Minnesota is not the only state to see pheasant index declines. Wildlife officials in South Dakota reported a 46 percent population index decline. North Dakota’s spring population survey showed a decline, too.

The pheasant population estimate is part of the DNR’s annual roadside wildlife survey. The survey summarizes roadside counts of pheasants, gray (Hungarian) partridge, cottontail rabbits, white-tailed jackrabbits and other wildlife observed in the early morning hours during the first half of August throughout the farmland region of Minnesota.

To help offset continued habitat losses caused by reductions in conservation set-aside acreage; DNR has accelerated acquisition of wildlife management areas in the farmland region of Minnesota. DNR also supports habitat conservation on private lands by working with a variety of partners in the Farm Bill Assistance Partnership and Working Lands Initiative. Also, nearly 10,000 acres of private property will be open to public hunting through the state’s new Walk-In Access program.

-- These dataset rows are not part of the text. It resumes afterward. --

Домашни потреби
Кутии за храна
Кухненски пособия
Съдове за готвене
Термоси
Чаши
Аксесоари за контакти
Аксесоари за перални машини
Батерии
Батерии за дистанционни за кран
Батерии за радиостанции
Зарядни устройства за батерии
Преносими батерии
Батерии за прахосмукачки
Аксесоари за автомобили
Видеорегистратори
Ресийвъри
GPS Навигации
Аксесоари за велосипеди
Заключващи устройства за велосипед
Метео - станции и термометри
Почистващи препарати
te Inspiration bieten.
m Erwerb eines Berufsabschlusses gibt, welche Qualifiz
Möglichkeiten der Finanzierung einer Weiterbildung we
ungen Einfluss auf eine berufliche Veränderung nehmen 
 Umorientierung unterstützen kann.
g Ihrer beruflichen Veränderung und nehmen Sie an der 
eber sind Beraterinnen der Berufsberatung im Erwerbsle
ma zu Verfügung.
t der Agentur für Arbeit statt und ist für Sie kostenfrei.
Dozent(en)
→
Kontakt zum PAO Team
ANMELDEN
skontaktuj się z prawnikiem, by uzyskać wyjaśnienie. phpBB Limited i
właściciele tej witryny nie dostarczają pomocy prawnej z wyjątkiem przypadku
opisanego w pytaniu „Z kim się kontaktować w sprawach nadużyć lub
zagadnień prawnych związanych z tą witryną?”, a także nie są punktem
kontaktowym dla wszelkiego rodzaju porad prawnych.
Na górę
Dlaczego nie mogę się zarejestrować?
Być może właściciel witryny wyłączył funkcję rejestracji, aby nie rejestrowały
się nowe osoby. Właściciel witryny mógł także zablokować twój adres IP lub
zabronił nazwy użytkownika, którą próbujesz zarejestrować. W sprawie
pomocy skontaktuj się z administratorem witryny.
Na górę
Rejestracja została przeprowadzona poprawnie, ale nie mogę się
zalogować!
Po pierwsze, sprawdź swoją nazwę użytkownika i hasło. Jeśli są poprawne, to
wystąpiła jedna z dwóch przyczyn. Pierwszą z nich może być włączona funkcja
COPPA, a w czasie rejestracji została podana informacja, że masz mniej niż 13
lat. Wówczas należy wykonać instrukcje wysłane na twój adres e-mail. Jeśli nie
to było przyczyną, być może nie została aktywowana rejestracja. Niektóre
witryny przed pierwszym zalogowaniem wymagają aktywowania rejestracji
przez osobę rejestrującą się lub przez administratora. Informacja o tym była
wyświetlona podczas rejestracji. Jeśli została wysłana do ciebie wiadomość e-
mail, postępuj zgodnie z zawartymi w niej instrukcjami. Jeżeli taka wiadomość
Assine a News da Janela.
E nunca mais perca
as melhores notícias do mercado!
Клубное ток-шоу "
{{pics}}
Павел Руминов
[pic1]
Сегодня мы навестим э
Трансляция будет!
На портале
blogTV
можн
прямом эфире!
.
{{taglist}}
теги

The August roadside survey, which began in the late 1940s, was standardized in 1955. DNR conservation officers and wildlife managers in the farmland region of Minnesota conduct the survey during the first half of August. This year’s survey consisted of 166 routes, each 25 miles long, with 148 routes located in the ring-necked pheasant range.

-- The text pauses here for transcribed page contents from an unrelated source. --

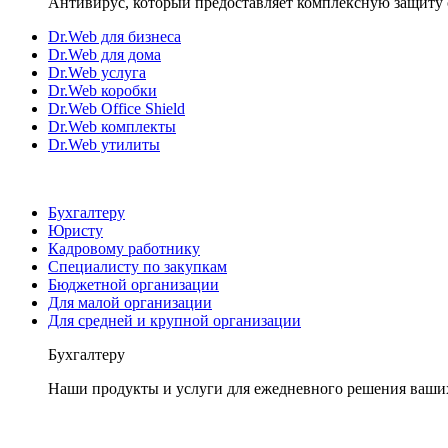
Антивирус, который предоставляет комплексную защиту 
Dr.Web для бизнеса
Dr.Web для дома
Dr.Web услуга
Dr.Web коробки
Dr.Web Office Shield
Dr.Web комплекты
Dr.Web утилиты
Бухгалтеру
Юристу
Кадровому работнику
Специалисту по закупкам
Бюджетной организации
Для малой организации
Для средней и крупной организации
Бухгалтеру
Наши продукты и услуги для ежедневного решения ваши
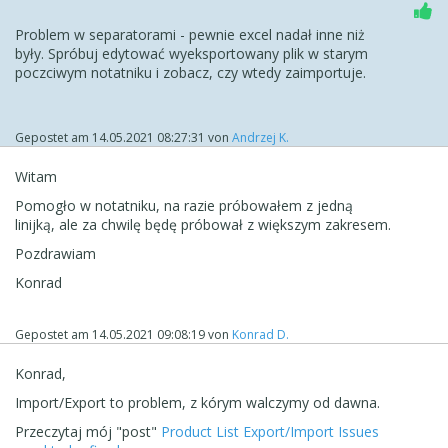
Problem w separatorami - pewnie excel nadał inne niż
były. Spróbuj edytować wyeksportowany plik w starym
poczciwym notatniku i zobacz, czy wtedy zaimportuje.
Gepostet am
14.05.2021 08:27:31
von
Andrzej K.
Witam
Pomogło w notatniku, na razie próbowałem z jedną
linijką, ale za chwilę będę próbował z większym zakresem.
Pozdrawiam
Konrad
Gepostet am
14.05.2021 09:08:19
von
Konrad D.
Konrad,
Import/Export to problem, z kórym walczymy od dawna.
Przeczytaj mój "post"
Product List Export/Import Issues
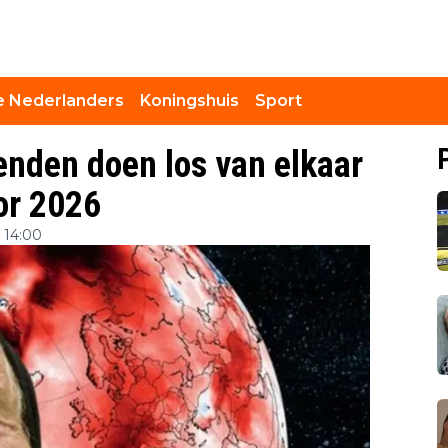
 Nederlanders
Koningshuis
Sport
nden doen los van elkaar
or 2026
m 14:00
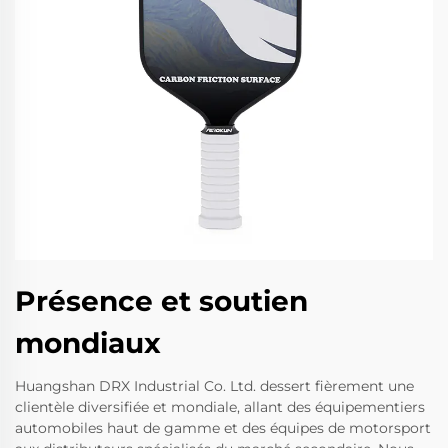
Présence et soutien
mondiaux
Huangshan DRX Industrial Co. Ltd. dessert fièrement une
clientèle diversifiée et mondiale, allant des équipementiers
automobiles haut de gamme et des équipes de motorsport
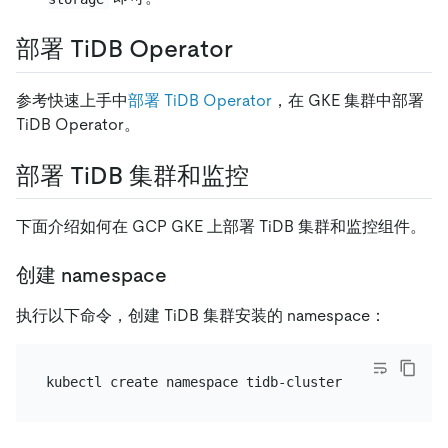
部署 TiDB Operator
参考快速上手中
部署 TiDB Operator
，在 GKE 集群中部署
TiDB Operator。
部署 TiDB 集群和监控
下面介绍如何在 GCP GKE 上部署 TiDB 集群和监控组件。
创建 namespace
执行以下命令，创建 TiDB 集群安装的 namespace：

The fall colors in our area are going to be peaking in the next week or two so if you enjoy Minnesota in the fall this is a great time to get out and take it all in. The northern third of the state is at or past peak right now but the southern part is going to be beautiful for the next week or so. On another note the perch fishing in Geneva Lake has been phenomenal for at least the past month. The majority of the fish were being caught in the narrows of the lake. If it is sunnies and bluegills you are seeking then Fountain Lake is the place to go. Nice sized fish are being caught close to shore almost anywhere you care to wet a line. This is indeed a good fall bite if panfish and perch will satisfy your craving for fish.

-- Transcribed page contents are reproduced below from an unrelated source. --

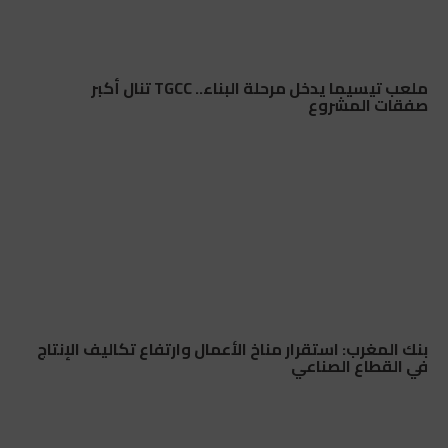
ملعب تيسيما يدخل مرحلة البناء.. TGCC تنال أكبر
صفقات المشروع
بنك المغرب: استقرار مناخ الأعمال وارتفاع تكاليف الإنتاج
في القطاع الصناعي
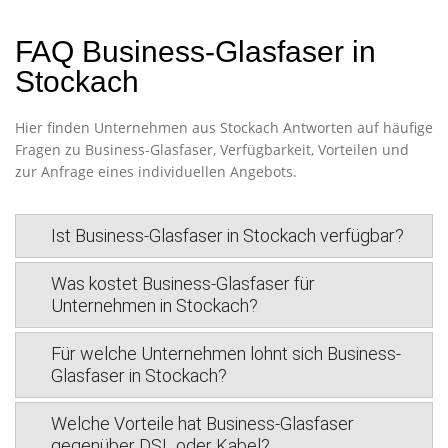
FAQ Business-Glasfaser in
Stockach
Hier finden Unternehmen aus Stockach Antworten auf häufige
Fragen zu Business-Glasfaser, Verfügbarkeit, Vorteilen und
zur Anfrage eines individuellen Angebots.
Ist Business-Glasfaser in Stockach verfügbar?
Was kostet Business-Glasfaser für
Unternehmen in Stockach?
Für welche Unternehmen lohnt sich Business-
Glasfaser in Stockach?
Welche Vorteile hat Business-Glasfaser
gegenüber DSL oder Kabel?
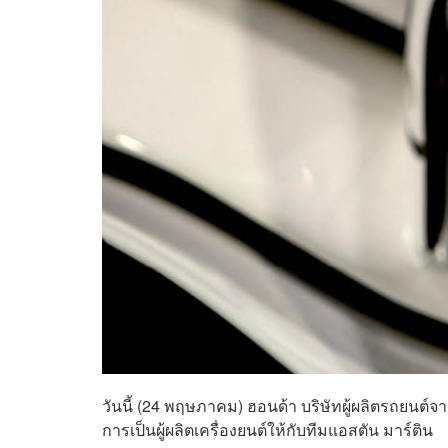
วันนี้ (24 พฤษภาคม) ฮอนด้า บริษัทผู้ผลิตรถยนต์จา
การเป็นผู้ผลิตเครื่องยนต์ให้กับทีมแอสตัน มาร์ติน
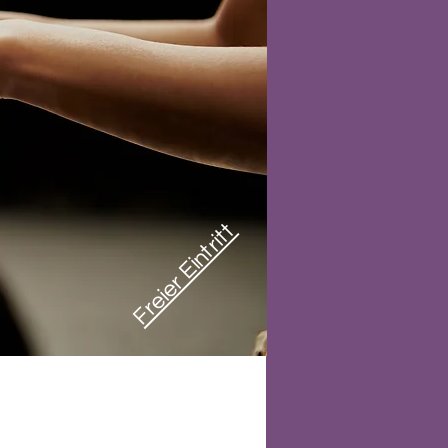
Freier Eintritt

I have always said that if a person wants fish then you need to fish for what’s biting. In recent years I have learned not to be too locked in on one species. It can be a waste of valuable fishing time seeking “lock jawed” fish when a different species is more than willing to bite your hook. Any way you look at it the weather that we have been experiencing makes spending time on a lake or soaking a bobber from shore just that much more enjoyable.

Until next time enjoy some fishing on a beautiful fall day and make a fashion statement by wearing blaze orange while hunting in our great Minnesota outdoors.

Please remember to keep our troops in your thoughts and prayers during the coming year. They are the reason we are able to enjoy all the freedoms that we have today.

Dick Herfindahl’s column appears each Sunday in the Tribune.